**Supplied text:**

[Start of section]

Best Practices¶

Follow these best practices for running pgraft in production.

Cluster Size¶

Use Odd Number of Nodes¶

Always use an odd number of nodes (3, 5, 7) for better fault tolerance:

Nodes	Fault Tolerance	Recommended For
3	1 node failure	Development, small production
5	2 node failures	Production (recommended)
7	3 node failures	High-availability critical systems

Don't Use Even Numbers

4 nodes tolerates only 1 failure (same as 3)
6 nodes tolerates only 2 failures (same as 5)
Even numbers waste resources!

[End of section]

**The data:**
[Start of section]

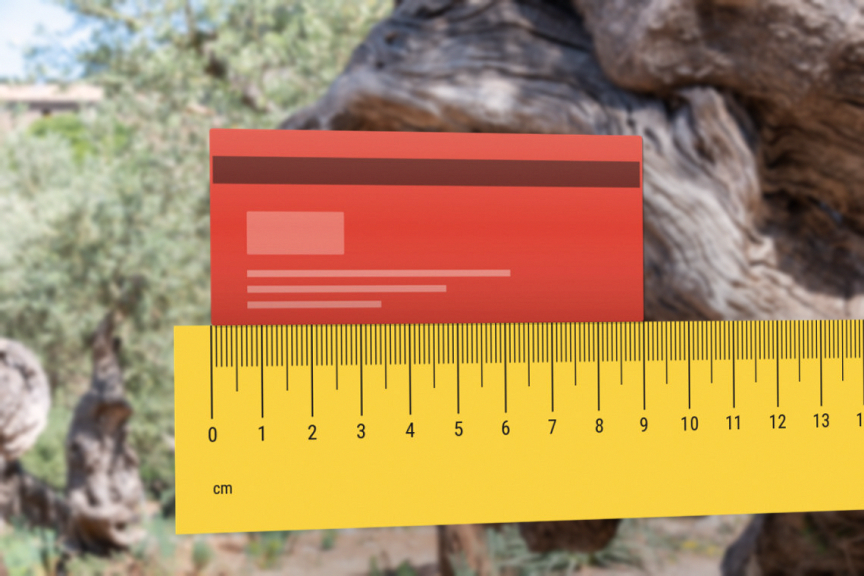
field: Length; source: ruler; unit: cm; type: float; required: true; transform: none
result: 9 cm
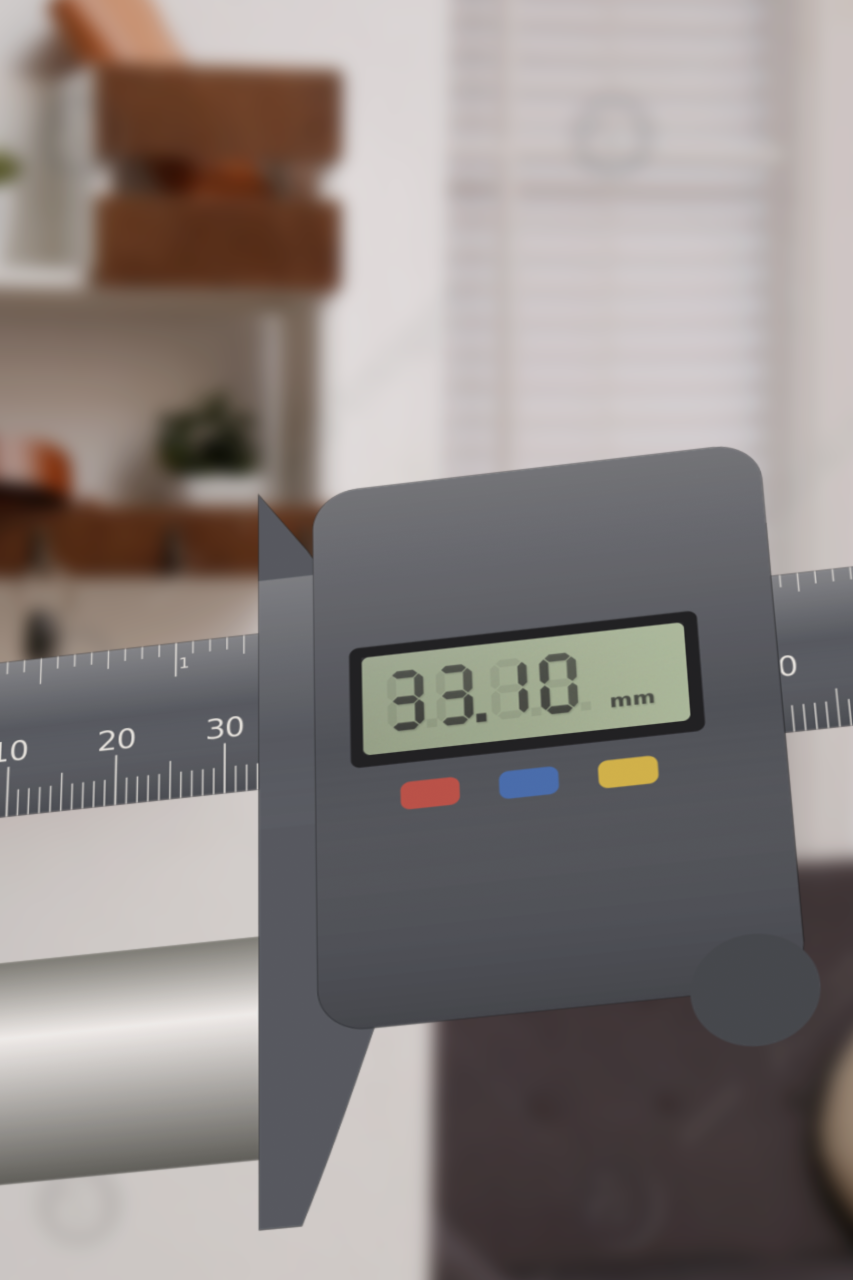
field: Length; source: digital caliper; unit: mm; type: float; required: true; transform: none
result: 33.10 mm
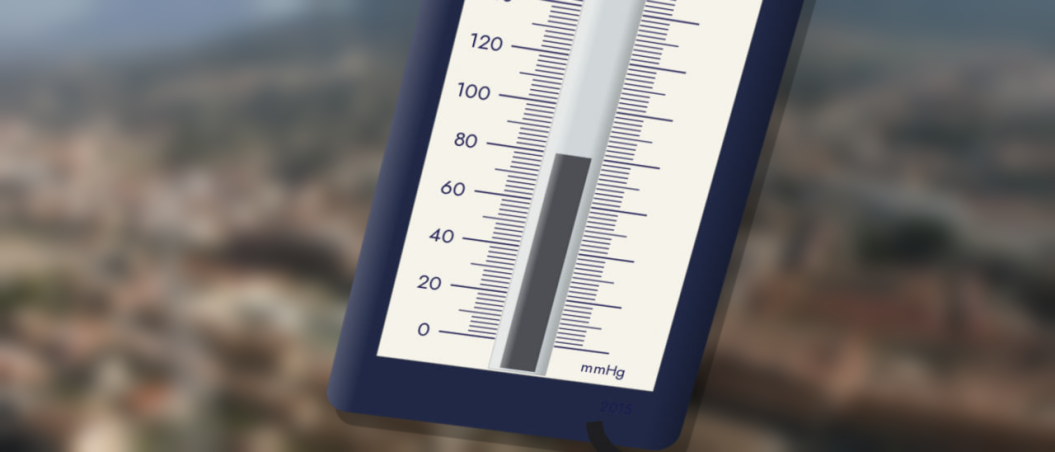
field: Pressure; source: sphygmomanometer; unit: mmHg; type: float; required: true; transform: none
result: 80 mmHg
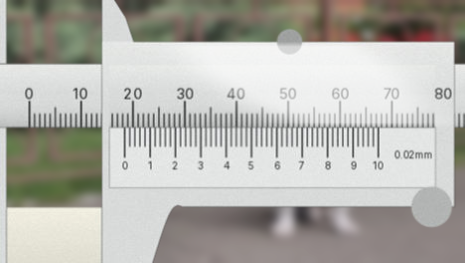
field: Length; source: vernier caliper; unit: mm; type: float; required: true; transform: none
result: 18.4 mm
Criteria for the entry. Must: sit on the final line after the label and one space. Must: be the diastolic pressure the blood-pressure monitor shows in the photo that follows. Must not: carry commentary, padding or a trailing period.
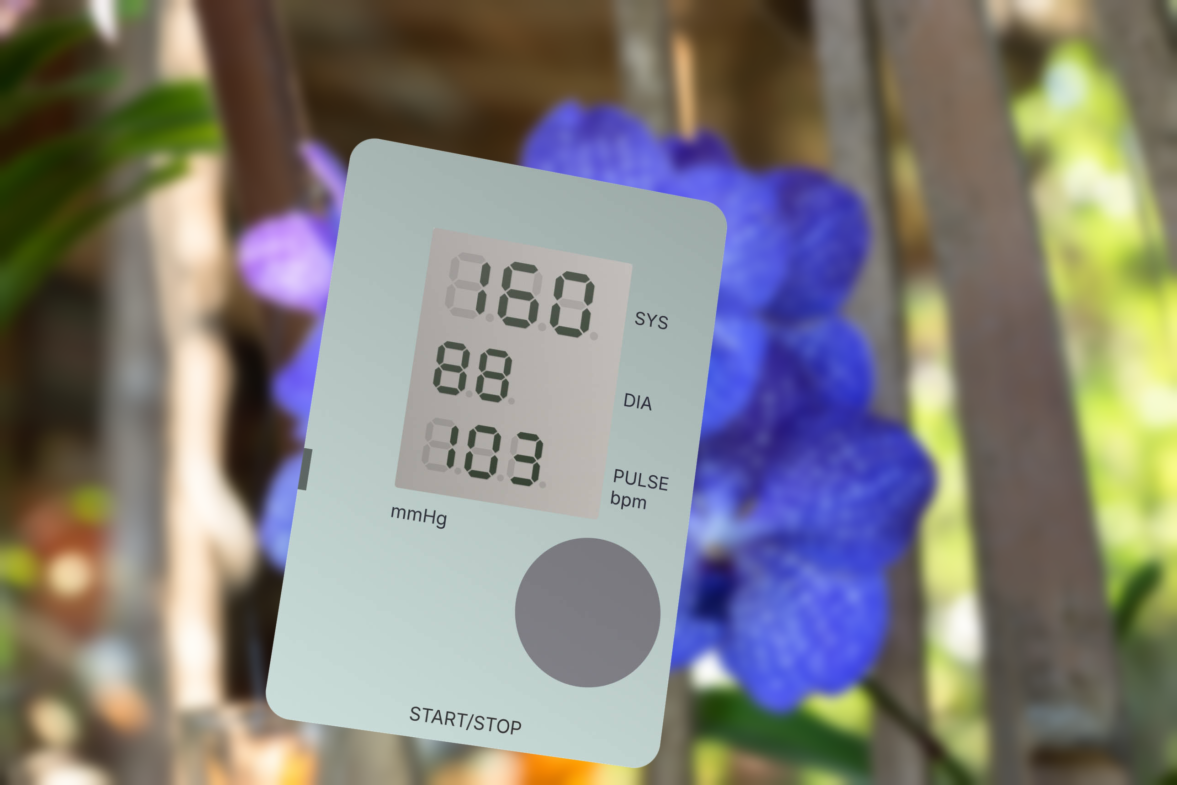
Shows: 88 mmHg
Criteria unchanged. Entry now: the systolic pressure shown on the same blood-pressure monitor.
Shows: 160 mmHg
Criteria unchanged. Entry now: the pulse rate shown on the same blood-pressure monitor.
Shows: 103 bpm
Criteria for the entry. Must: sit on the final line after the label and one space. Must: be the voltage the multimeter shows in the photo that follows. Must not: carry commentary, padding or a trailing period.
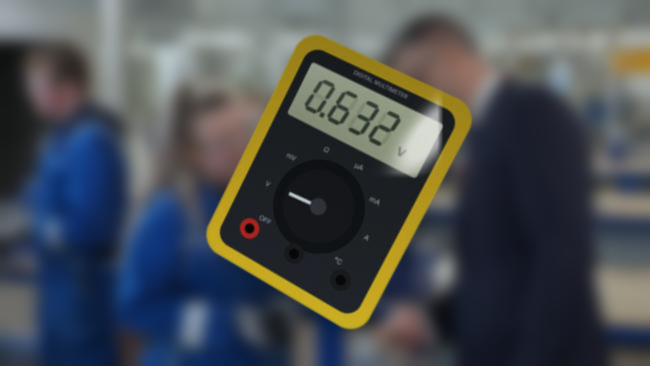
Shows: 0.632 V
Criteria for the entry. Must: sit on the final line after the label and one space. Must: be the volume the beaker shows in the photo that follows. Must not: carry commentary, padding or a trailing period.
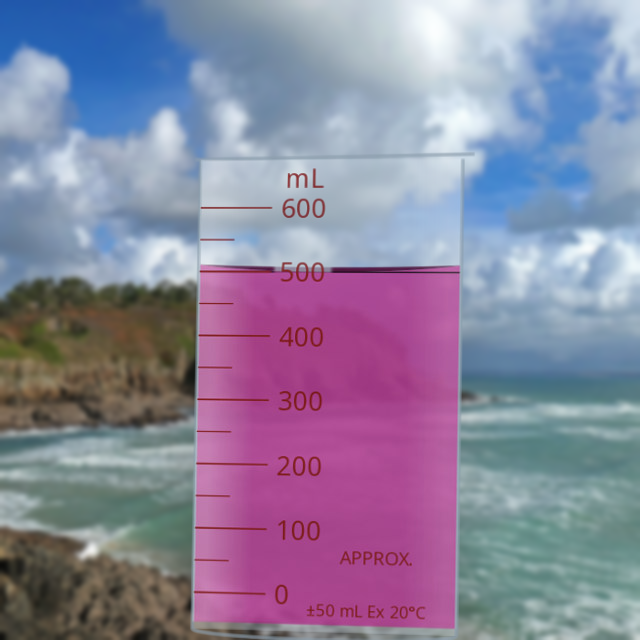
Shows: 500 mL
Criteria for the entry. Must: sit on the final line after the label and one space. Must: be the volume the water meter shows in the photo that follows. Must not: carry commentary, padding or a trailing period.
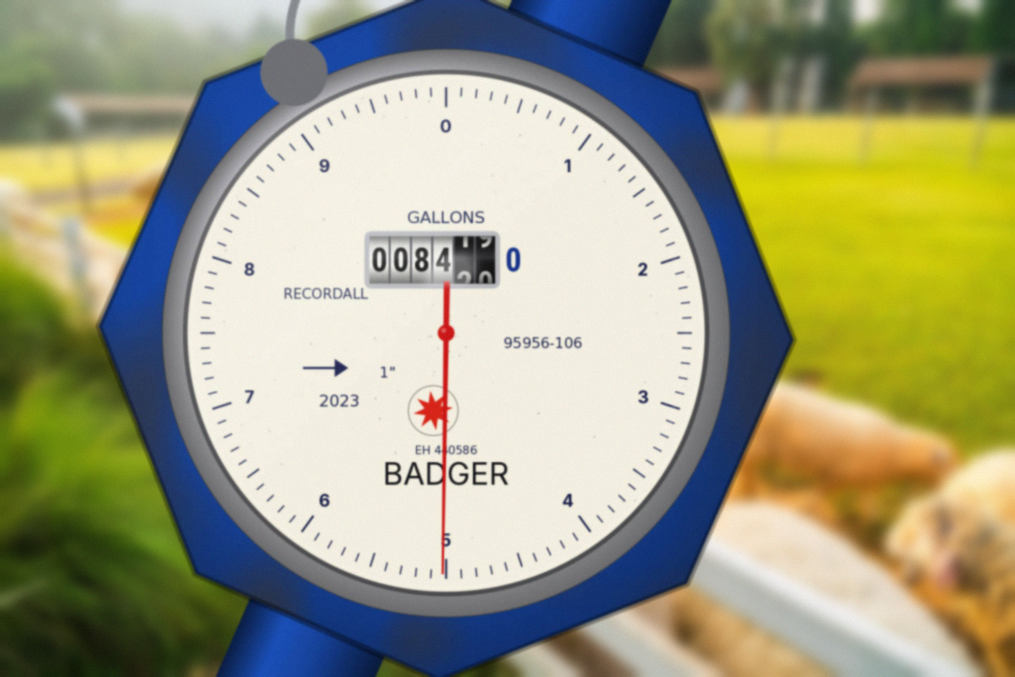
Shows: 84195.0 gal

[End of section]

**Problems to solve:**
**A)** Answer these from the pgraft best-practices text:
(i) Which number of nodes does it recommend for production?
(ii) How many node failures can a 7-node cluster tolerate?
(iii) A 6-node cluster tolerates the same number of failures as which other node count?
**B)** From the pgraft best-practices text, reproduce word for word the passage starting with "Use Odd Number" and going on through "(same as 5)".
**C)** Pick up the pgraft best-practices text after its last line and continue writing it.

**Answers to each task:**
**A)**
(i) 5 nodes
(ii) 3 node failures
(iii) 5 nodes

**B)**
Use Odd Number of Nodes¶

Always use an odd number of nodes (3, 5, 7) for better fault tolerance:

Nodes	Fault Tolerance	Recommended For
3	1 node failure	Development, small production
5	2 node failures	Production (recommended)
7	3 node failures	High-availability critical systems

Don't Use Even Numbers

4 nodes tolerates only 1 failure (same as 3)
6 nodes tolerates only 2 failures (same as 5)

**C)**
Don't Go Too Large¶

Avoid >7 nodes: - More nodes = more replication overhead - Diminishing returns on availability - Slower consensus

If you need more than 7 nodes, consider: - Multiple independent clusters - Read replicas (outside Raft cluster) - Sharding

Geographic Distribution¶

Multi-Zone Deployment¶

For disaster recovery, distribute nodes across zones:

5-node example:

Zone A (2 nodes): Primary data center
Zone B (2 nodes): Secondary data center  
Zone C (1 node): Tiebreaker/DR site

Benefits: - Survives zone failure - Tiebreaker prevents split votes - Geographic disaster recovery

Network Considerations¶

Low latency required: <50ms between nodes
Stable network: Packet loss <0.1%
Sufficient bandwidth: For log replication

High Latency

If latency >50ms between zones, increase election timeout:

pgraft.election_timeout = 2000  # 2 seconds for WAN

Configuration¶

Election Timeout¶

Rules of thumb:

# LAN deployment (low latency <10ms)
pgraft.election_timeout = 1000  # 1 second

# WAN deployment (medium latency 10-50ms)
pgraft.election_timeout = 2000  # 2 seconds

# High latency (>50ms)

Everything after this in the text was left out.